Keypoint text descriptions:
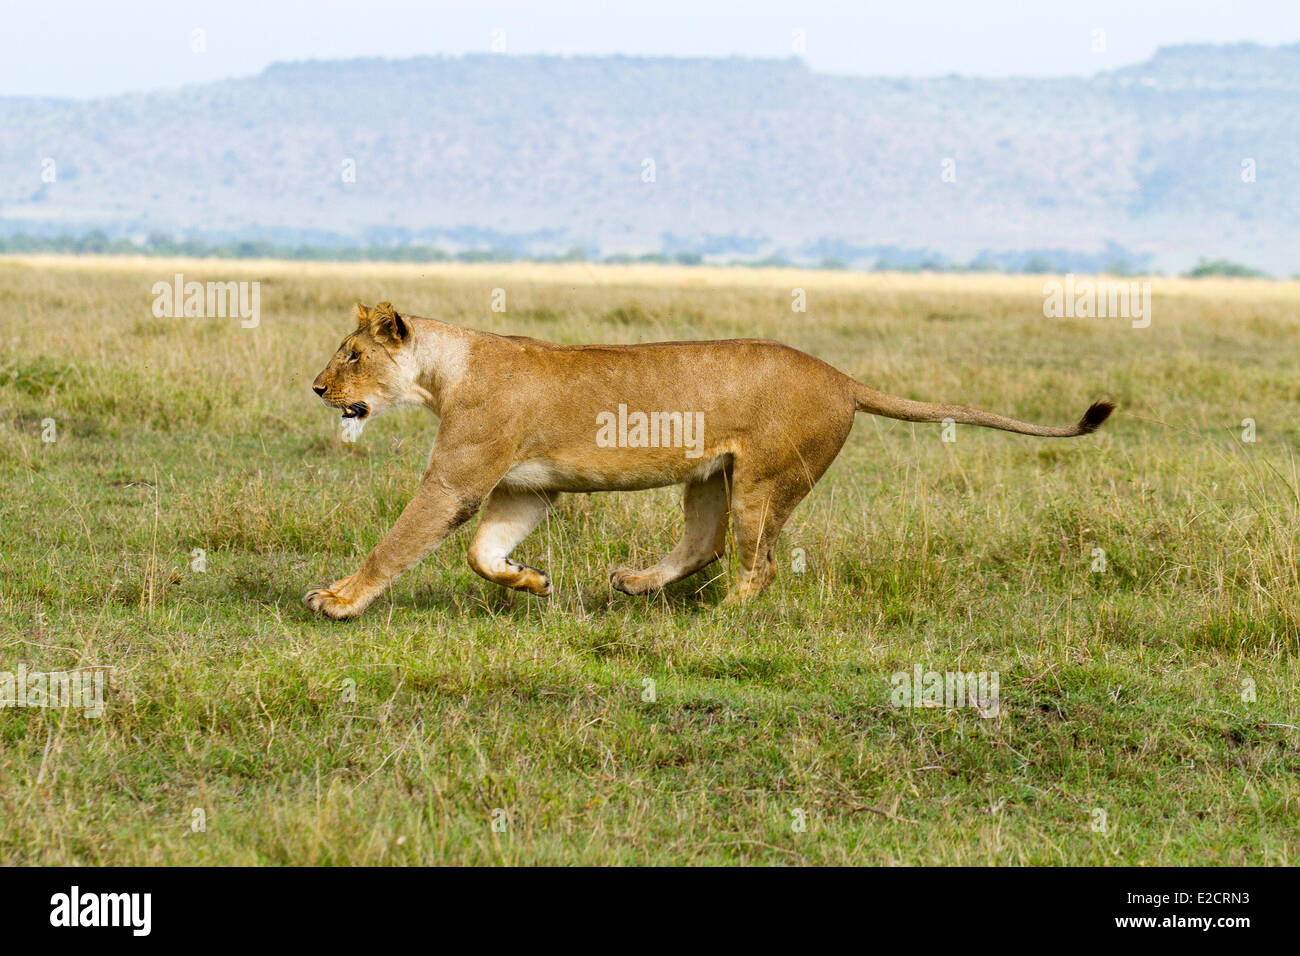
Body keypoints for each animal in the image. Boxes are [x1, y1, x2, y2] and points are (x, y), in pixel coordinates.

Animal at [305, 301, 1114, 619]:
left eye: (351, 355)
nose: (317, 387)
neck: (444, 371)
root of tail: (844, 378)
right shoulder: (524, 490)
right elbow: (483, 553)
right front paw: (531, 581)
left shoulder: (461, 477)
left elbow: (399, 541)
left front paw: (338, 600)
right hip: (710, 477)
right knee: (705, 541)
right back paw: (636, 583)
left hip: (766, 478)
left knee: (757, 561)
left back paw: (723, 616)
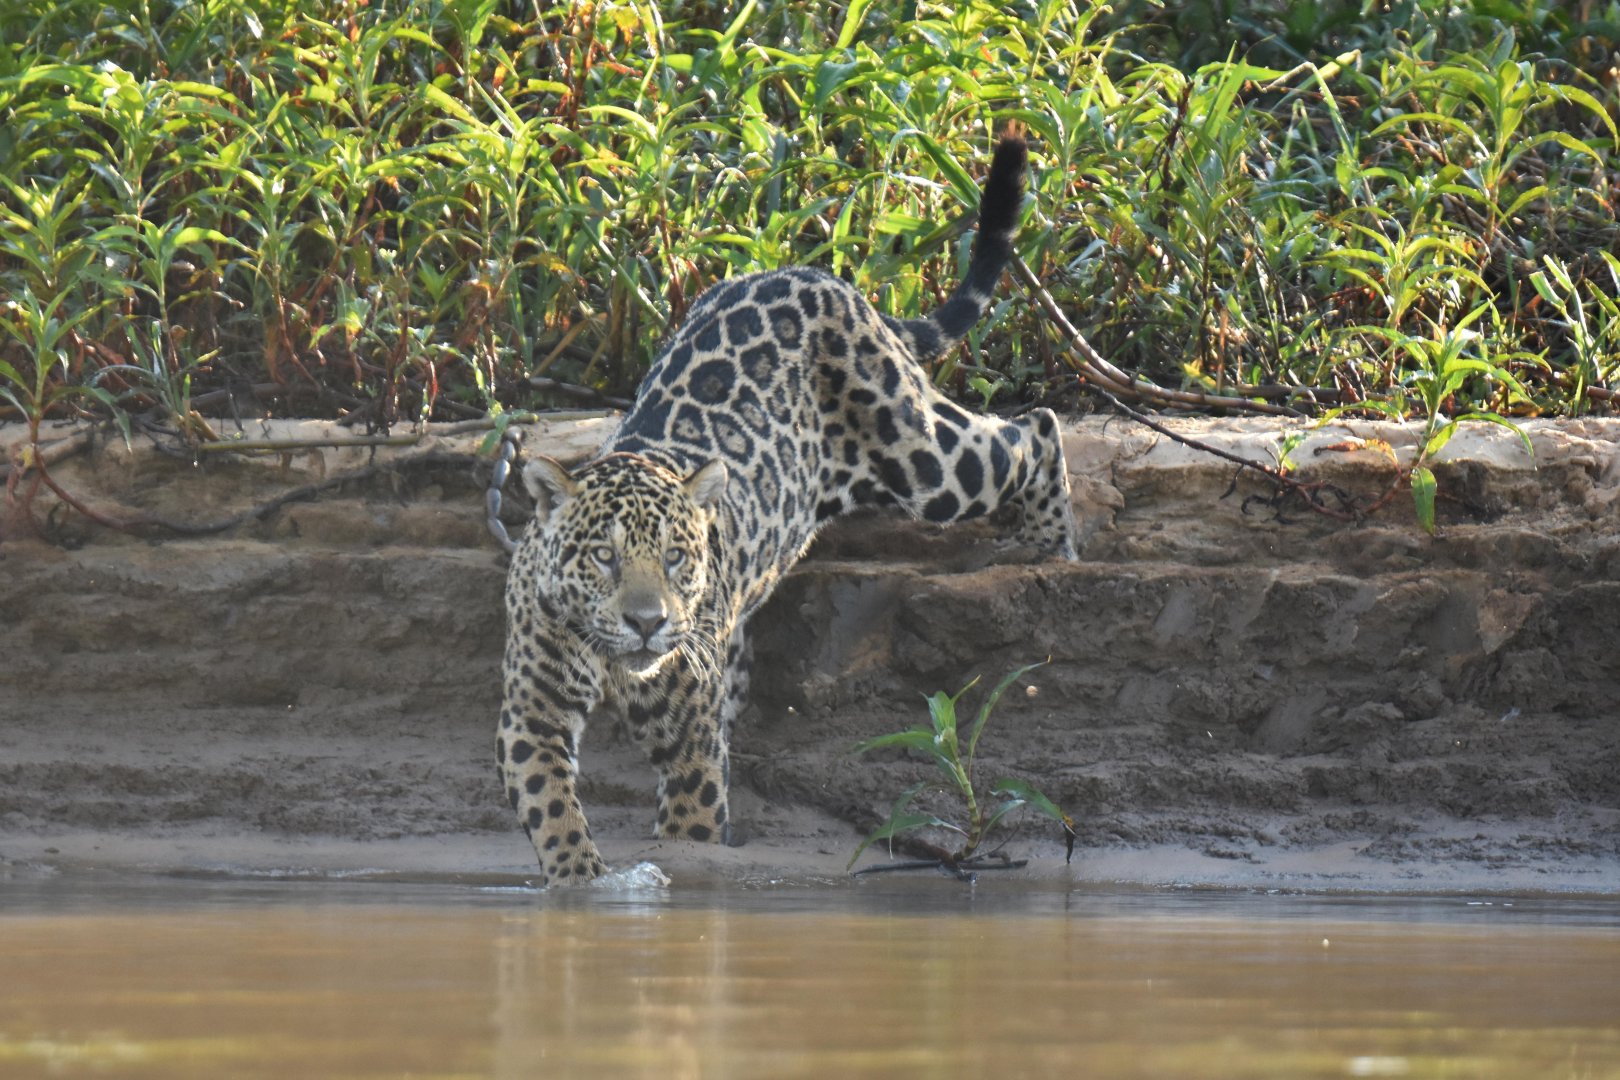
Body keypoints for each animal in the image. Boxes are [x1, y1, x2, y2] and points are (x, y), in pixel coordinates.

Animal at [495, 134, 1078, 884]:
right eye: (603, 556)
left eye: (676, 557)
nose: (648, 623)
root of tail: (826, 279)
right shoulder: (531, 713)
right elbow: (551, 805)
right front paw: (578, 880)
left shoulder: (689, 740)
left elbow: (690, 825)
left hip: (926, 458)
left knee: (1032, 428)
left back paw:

## Exercise instructions
I would like the data above transcribed exactly, with its pictures left out.

## Solved problem
Body keypoints for each animal in the image. Boxes are [x1, y1, x2, y2] and points are (x, y), in pixel coordinates.

Animal at [305, 301, 1114, 619]:
left eye: (351, 355)
nose: (317, 387)
neck: (444, 371)
root of tail: (844, 378)
right shoulder: (524, 490)
right elbow: (483, 553)
right front paw: (531, 581)
left shoulder: (461, 477)
left elbow: (399, 541)
left front paw: (338, 600)
right hip: (710, 477)
right knee: (705, 541)
right back paw: (636, 583)
left hip: (766, 478)
left knee: (757, 561)
left back paw: (723, 616)
Body keypoints for each animal in the image. Boxes are [x1, y1, x2, y2] and points are (x, y), in pixel coordinates.

Animal at [495, 134, 1078, 884]:
right eye: (603, 556)
left eye: (676, 557)
nose: (648, 623)
root of tail: (826, 279)
right shoulder: (531, 713)
right elbow: (551, 805)
right front paw: (578, 880)
left shoulder: (689, 740)
left elbow: (690, 825)
left hip: (926, 458)
left knee: (1032, 428)
left back paw:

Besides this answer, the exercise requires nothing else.